Die destruktive Kraft des Generalverdachts aller gegen alle zum Beispiel, gefangen im Dickicht strukturellen Kompetenzgerangels, das wie anno 1972 schnurstracks in die Katastrophe führt: Mossad vs. BKA, Exekutive vs. Legislative, Verfassungsschutz vs. BND, Security vs. Polizei, Politik vs. Presse, Recht vs. Ordnung, Denken vs. Handeln. Während die friedensverwöhnte Bundesrepublik auf Durchsuchungsbefehle wartet, greifen kriegserfahrene Israelis zu. Wer zweifelt, schießt eben als zweiter. Und es wird viel geschossen, in „Munich Games“. Fast ein bisschen zu viel für Metaebenen und Zwischentöne.

Zum Glück besteht das größte der Talente von Philipp Kadelbach darin, Effekthascherei zielführend wirken zu lassen und Pathos bodenständig. Auch dieses emotional aufgeladene Drama des Frankfurter Großstadtpoeten („Wir Kinder vom Bahnhof Zoo“) bleibt daher nicht ganz frei von Oberflächlichkeiten und Verschwörungsgeschwurbel. Irgendwo findet sich im Versmaß wiederholter Geschichte deshalb immer ein verlassenes Parkdeck, auf dem Spione ungestört den Rechtstaat sabotieren. Irgendwer holt da sicher Klischees wie das EDV-Fossil Jürgen (Bernd Hölscher) oder den IT-Punk Mara (Kyra Sophie Kare) aus der digitalen Mottenkiste. Und dass Seyneb Saleh auf der Heidi-Klum-Skala vier, fünf „InStyle“-Cover zu sexy zu sein scheint für eine LKA-Ermittlerin, die überdies in einer saftigen Sexszene vorgestellt wird, scheint eher dem Publikumswunsch nach Attraktivität als dramaturgischer Dringlichkeit geschuldet.

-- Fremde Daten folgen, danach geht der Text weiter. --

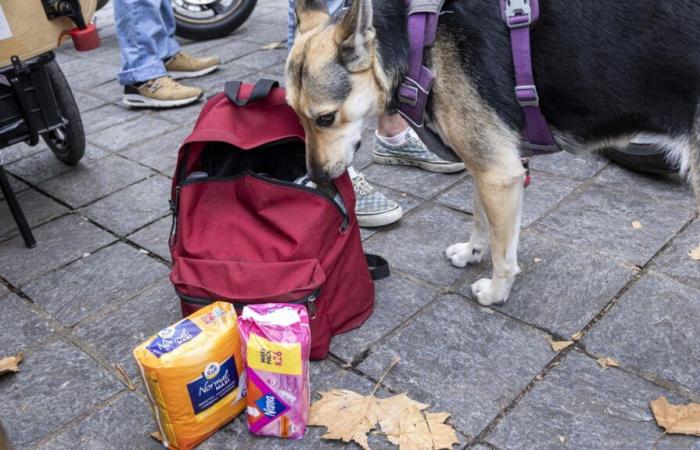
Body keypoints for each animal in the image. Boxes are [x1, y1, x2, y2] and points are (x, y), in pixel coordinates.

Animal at [284, 0, 700, 306]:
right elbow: (482, 221)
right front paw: (472, 252)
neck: (418, 40)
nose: (317, 179)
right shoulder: (489, 169)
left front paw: (497, 292)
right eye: (295, 114)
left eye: (325, 118)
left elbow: (503, 253)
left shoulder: (498, 174)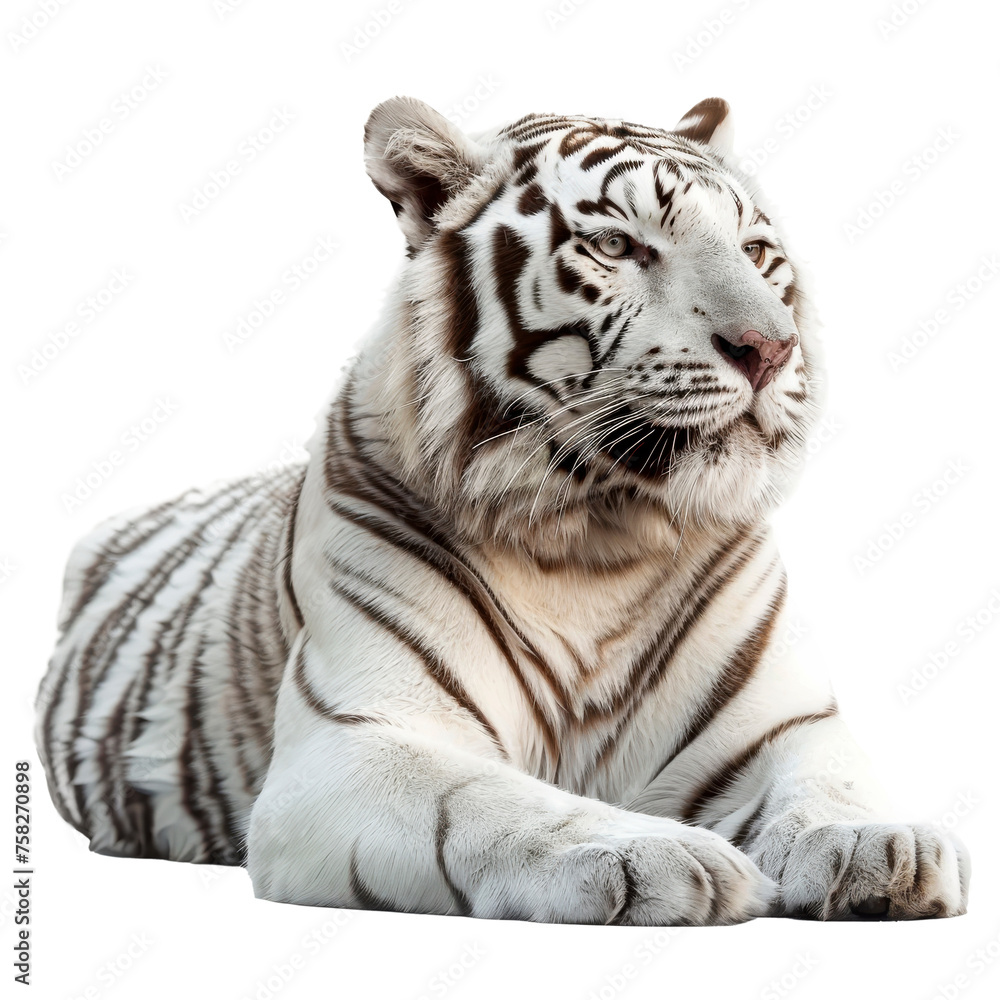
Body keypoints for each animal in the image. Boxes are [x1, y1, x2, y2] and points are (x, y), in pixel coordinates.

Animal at [35, 95, 970, 924]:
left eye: (755, 250)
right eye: (615, 245)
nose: (771, 349)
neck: (596, 538)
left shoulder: (778, 727)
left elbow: (832, 784)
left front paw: (884, 845)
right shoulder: (357, 741)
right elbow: (491, 802)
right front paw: (661, 854)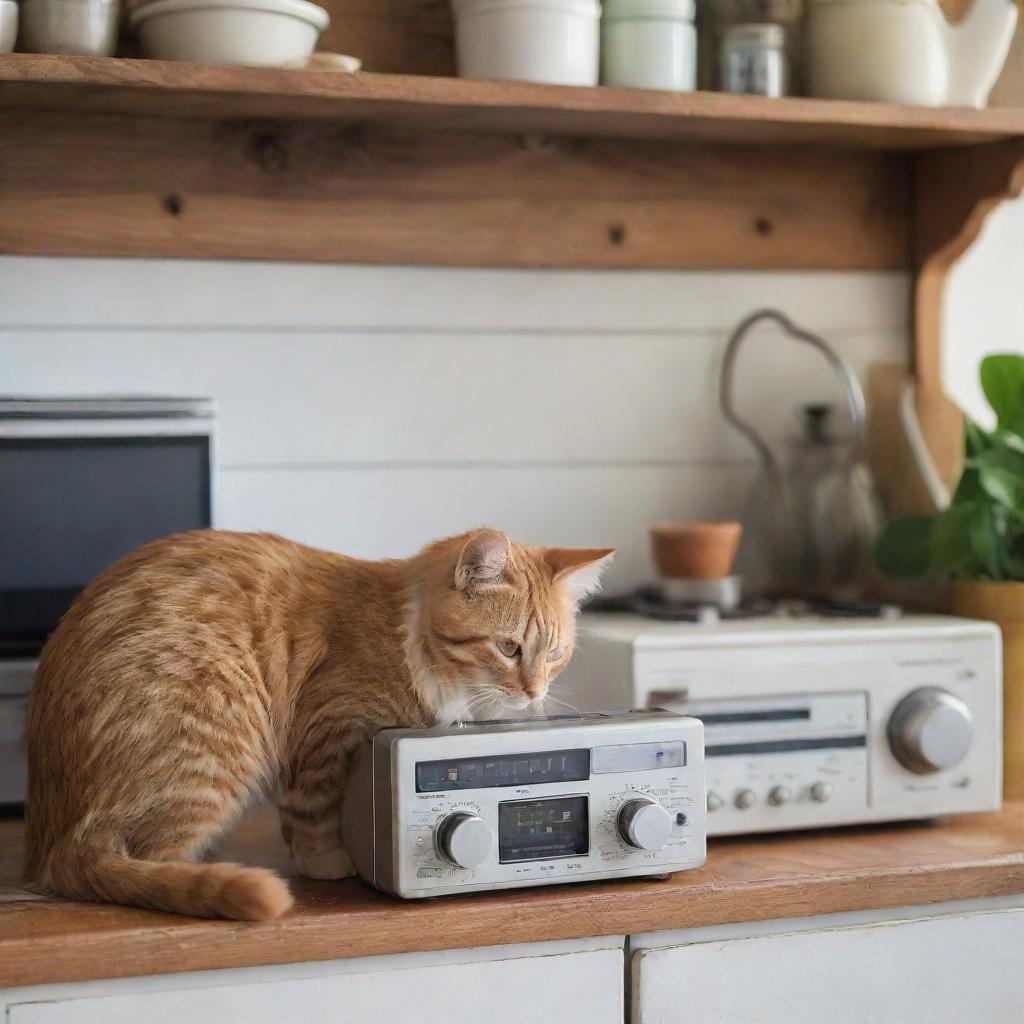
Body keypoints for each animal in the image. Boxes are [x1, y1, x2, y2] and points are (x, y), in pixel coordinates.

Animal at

Unter Kadelbachs Führung allerdings verschwindet all der Liebreiz hinterm brüchigen Persönlichkeitsprofil, das Kind und Kegel nach Herzenslust betrügt, aber beruflich Regeltreue predigt, während ihr Partner Oren Gesetze eher als Orientierungshilfen betrachtet, Krümel im Bett jedoch ebenso hasst wie Stress im Job. Und da war im Panoptikum irritierender Charaktere noch nicht mal vom BKA-Strippenzieher Hahn die Rede, dem Sebastian Rudolph einen Mix aus Franz Müntefering und Hans-Georg Maaßen verpasst. Kein Wunder, dass er auch aufs verlassene Parkdeck fährt, damit seine Tochter dort für den Führerschein trainiert, während Vati vor sich hin konspiriert.

„Munich Games“ ist also nicht nur deshalb grandios, weil sich die Gegenwart hier so kreativ, schlüssig und fesselnd auf ihre Vergangenheit reimt. Im Gegensatz zum Dokudrama „Münchens Schwarzer September“, mit dem Sky das echte Attentat zwei Tage später konventionell aufarbeitet, überzeugt der fiktionale Sechsteiler, weil er die Hauptstraße linearer Handlungspfade ständig ins Unterholz verlässt und sich dort trotzdem nie verheddert. Geschichte wiederholt sich halt selten, die Qualität guter Regisseure und Autoren schon öfter.

"Munich Game" läuft ab dem 4. September sonntags um 20:15 Uhr in Doppelfogen auf Sky One. Die ersten beiden Folgen stehen vorab bereits über Wow und Sky Q zum Abruf bereit.